Девчонка сразу сдалась и заговорила мягче.
– Мартель? Три звездочки? Коньяку я, пожалуй, выпью… Так холодно, и у меня, по обыкновению, лихорадка. Но твои чертовки, Саломея, совсем не берегут меня, бедную. Они портят мне печень. Эй! Не плюйте в колодезь, – придется воды напиться!
– Э! Минуткою позже, минуткою раньше, – не все ли равно, милая Аличе?
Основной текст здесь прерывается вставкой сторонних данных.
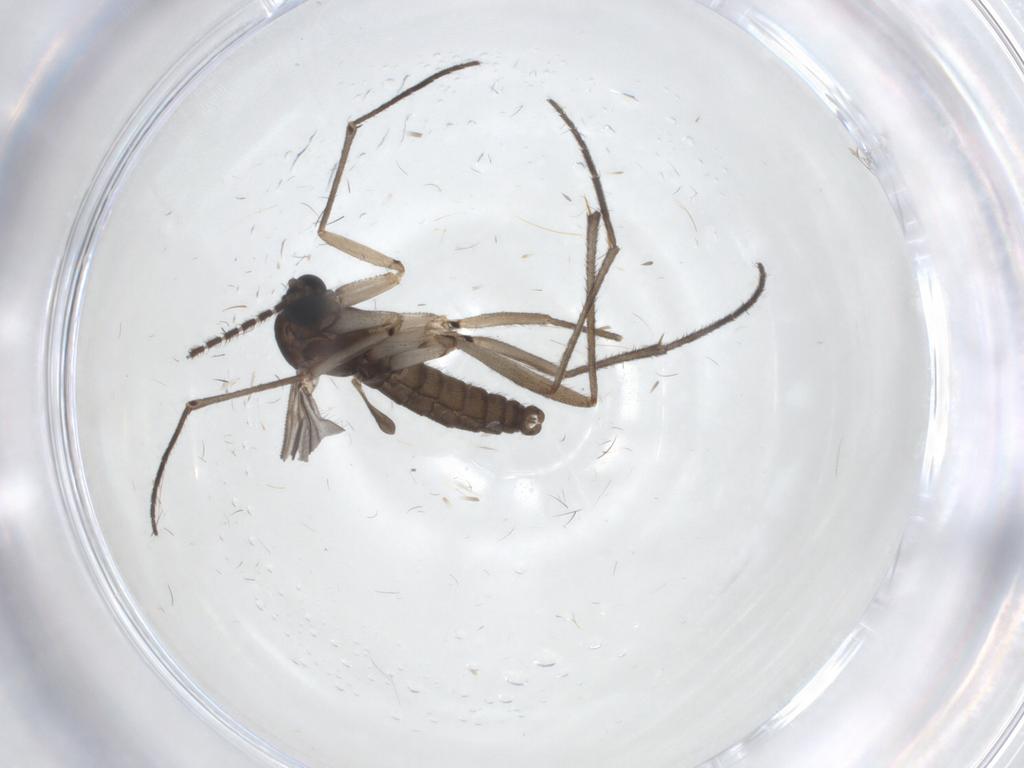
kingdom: Animalia
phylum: Arthropoda
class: Insecta
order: Diptera
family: Sciaridae
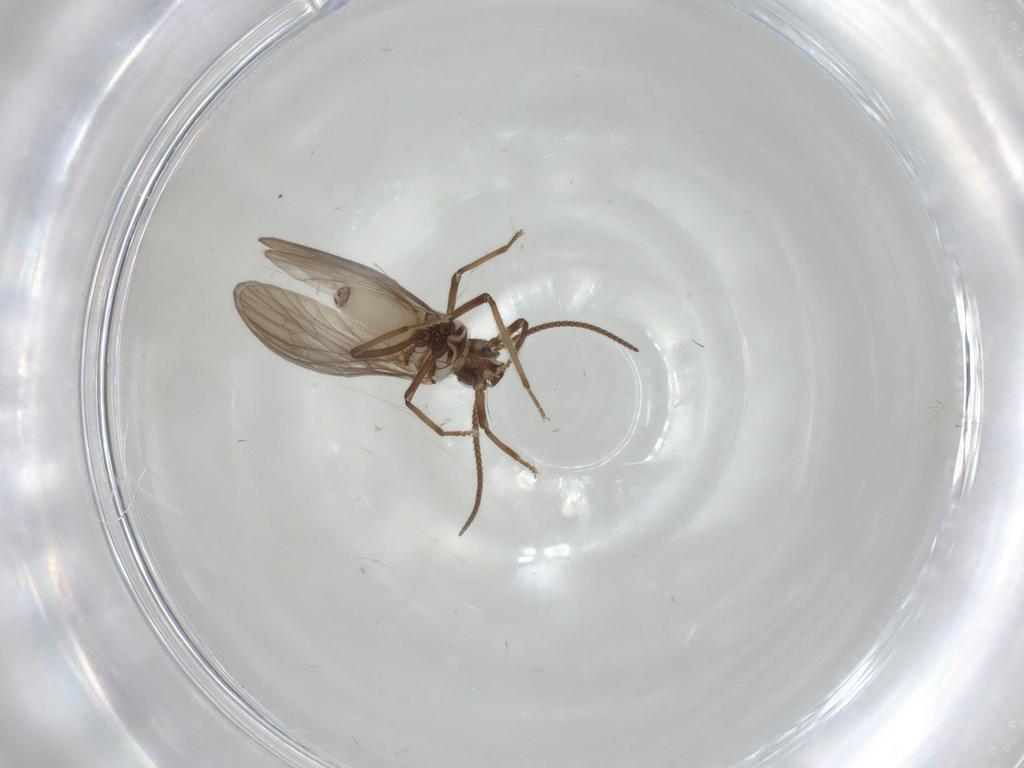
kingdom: Animalia
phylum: Arthropoda
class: Insecta
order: Neuroptera
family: Coniopterygidae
– Совсем не все равно, когда меня ждет такой дьявол, как Фузинати. Если я задержусь здесь у вас больше четверти часа, – ты сама знаешь: он закатит мне такую сцену, что потом только считай, сколько волос на голове осталось…
– Ха-ха-ха! Ну и у него, Аличе, царапин прибавится, не бери греха на душу, тоже и у него!
Девочка самодовольно приосанилась и удостоила засмеяться:
– Известно, спуска не дам!.. Твое здоровье, Саломея!
– Еще?
– Да что же я одна? Пей сама.
Саломея потрясла огромною головою.
– Ты знаешь: я – или ничего, или много…
– Боишься?
– Коньяк делает меня чертом.
– А эти господа?
– Угодно? – предложила Саломея.
Тесемкин отказался. Бельский выпил.
– Не слишком ли смело? – вполголоса сказал Иван Терентьевич.